# MATERIAL FOR THE TASK
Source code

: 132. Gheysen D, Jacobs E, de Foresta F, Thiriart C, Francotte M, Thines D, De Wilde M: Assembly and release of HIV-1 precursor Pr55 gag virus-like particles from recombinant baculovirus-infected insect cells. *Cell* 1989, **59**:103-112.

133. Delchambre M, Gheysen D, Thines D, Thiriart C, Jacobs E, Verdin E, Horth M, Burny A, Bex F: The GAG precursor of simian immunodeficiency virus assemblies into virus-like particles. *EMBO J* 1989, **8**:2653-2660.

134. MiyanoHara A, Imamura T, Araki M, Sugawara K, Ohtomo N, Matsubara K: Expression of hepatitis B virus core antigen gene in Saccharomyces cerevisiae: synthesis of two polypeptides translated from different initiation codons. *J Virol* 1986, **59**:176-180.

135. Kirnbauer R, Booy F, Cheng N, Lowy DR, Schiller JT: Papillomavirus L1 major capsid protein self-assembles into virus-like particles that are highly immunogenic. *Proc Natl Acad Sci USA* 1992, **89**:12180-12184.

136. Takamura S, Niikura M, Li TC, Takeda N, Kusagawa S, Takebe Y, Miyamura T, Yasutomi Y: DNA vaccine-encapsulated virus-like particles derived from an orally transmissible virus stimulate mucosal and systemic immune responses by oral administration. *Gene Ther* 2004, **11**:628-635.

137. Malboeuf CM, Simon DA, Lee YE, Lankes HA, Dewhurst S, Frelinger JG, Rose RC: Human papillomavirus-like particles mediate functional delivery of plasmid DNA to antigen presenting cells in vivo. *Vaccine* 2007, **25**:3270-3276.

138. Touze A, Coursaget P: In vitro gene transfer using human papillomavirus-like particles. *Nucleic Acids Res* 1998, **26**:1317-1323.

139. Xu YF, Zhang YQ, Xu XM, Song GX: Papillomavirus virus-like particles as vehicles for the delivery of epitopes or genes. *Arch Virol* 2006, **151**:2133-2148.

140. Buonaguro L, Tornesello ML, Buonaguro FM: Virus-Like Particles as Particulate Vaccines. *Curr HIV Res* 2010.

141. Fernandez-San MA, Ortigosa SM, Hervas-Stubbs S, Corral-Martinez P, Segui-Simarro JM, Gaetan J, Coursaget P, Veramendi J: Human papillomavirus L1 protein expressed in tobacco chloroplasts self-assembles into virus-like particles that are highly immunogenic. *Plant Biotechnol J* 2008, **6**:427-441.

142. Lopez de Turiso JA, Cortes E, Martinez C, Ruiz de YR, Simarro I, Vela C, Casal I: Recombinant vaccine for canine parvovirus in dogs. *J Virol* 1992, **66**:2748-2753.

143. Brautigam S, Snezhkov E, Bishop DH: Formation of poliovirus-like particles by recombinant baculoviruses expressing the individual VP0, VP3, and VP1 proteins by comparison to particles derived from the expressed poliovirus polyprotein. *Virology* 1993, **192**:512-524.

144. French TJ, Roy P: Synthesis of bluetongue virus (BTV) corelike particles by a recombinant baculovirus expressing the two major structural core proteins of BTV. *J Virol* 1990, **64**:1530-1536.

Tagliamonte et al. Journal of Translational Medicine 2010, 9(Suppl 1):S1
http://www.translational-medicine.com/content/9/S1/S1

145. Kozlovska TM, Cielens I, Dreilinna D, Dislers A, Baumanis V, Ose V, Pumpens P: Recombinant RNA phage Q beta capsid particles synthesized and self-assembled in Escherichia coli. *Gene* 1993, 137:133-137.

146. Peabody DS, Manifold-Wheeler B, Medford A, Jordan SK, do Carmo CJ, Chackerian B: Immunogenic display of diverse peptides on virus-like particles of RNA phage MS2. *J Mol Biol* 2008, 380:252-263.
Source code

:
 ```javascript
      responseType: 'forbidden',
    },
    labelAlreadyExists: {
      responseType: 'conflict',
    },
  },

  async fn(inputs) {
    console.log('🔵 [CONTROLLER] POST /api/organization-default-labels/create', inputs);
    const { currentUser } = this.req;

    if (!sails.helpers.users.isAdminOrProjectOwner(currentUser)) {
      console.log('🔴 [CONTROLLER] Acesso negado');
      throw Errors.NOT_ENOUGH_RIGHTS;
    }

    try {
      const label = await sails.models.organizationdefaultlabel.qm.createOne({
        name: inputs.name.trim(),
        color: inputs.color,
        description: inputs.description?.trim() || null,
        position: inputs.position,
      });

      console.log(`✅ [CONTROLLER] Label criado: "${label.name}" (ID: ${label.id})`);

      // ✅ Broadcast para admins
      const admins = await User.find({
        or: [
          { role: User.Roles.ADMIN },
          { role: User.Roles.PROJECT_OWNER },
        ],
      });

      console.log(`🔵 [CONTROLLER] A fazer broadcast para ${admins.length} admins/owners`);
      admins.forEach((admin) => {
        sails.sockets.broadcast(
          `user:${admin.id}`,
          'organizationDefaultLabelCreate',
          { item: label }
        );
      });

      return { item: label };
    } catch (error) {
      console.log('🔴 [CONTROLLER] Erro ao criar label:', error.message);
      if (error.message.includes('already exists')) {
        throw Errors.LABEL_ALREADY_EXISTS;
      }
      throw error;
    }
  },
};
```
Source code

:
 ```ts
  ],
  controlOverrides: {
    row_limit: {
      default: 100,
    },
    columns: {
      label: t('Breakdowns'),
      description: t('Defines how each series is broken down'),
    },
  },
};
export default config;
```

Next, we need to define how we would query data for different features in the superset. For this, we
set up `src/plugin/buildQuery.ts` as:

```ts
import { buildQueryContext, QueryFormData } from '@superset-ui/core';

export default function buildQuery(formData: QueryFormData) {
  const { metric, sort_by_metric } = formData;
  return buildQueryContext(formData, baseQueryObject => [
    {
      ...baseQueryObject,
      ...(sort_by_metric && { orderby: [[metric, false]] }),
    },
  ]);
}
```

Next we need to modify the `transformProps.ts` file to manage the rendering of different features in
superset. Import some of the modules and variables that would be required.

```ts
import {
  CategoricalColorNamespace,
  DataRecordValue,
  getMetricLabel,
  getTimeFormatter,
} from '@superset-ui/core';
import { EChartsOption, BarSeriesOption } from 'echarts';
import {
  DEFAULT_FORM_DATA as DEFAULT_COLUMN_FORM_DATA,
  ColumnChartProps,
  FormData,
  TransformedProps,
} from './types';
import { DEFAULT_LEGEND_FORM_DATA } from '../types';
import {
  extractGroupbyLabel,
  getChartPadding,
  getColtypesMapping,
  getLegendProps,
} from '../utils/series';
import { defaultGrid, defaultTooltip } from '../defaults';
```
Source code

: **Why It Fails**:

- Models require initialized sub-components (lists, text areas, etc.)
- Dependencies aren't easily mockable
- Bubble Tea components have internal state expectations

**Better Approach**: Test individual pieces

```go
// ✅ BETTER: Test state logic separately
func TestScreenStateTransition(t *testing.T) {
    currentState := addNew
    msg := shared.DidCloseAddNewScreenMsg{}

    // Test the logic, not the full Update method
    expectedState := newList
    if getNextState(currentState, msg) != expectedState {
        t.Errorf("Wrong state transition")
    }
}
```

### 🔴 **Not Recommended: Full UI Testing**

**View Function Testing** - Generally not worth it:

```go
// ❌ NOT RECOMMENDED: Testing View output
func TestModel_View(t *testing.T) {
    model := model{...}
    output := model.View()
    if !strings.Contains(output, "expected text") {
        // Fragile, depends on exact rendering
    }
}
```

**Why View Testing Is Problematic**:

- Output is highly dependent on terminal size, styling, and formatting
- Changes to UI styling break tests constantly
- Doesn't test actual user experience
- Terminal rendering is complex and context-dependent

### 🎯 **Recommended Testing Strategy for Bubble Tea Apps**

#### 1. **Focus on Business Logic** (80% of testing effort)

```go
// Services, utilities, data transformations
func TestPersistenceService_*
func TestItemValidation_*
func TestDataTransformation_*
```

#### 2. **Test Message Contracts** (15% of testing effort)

# REQUIRED WORK
Only lines of the data holding the word "derived" go in the answer. Please copy each of them.

# ANSWER TO THIS EXERCISE
136. Takamura S, Niikura M, Li TC, Takeda N, Kusagawa S, Takebe Y, Miyamura T, Yasutomi Y: DNA vaccine-encapsulated virus-like particles derived from an orally transmissible virus stimulate mucosal and systemic immune responses by oral administration. *Gene Ther* 2004, **11**:628-635.
143. Brautigam S, Snezhkov E, Bishop DH: Formation of poliovirus-like particles by recombinant baculoviruses expressing the individual VP0, VP3, and VP1 proteins by comparison to particles derived from the expressed poliovirus polyprotein. *Virology* 1993, **192**:512-524.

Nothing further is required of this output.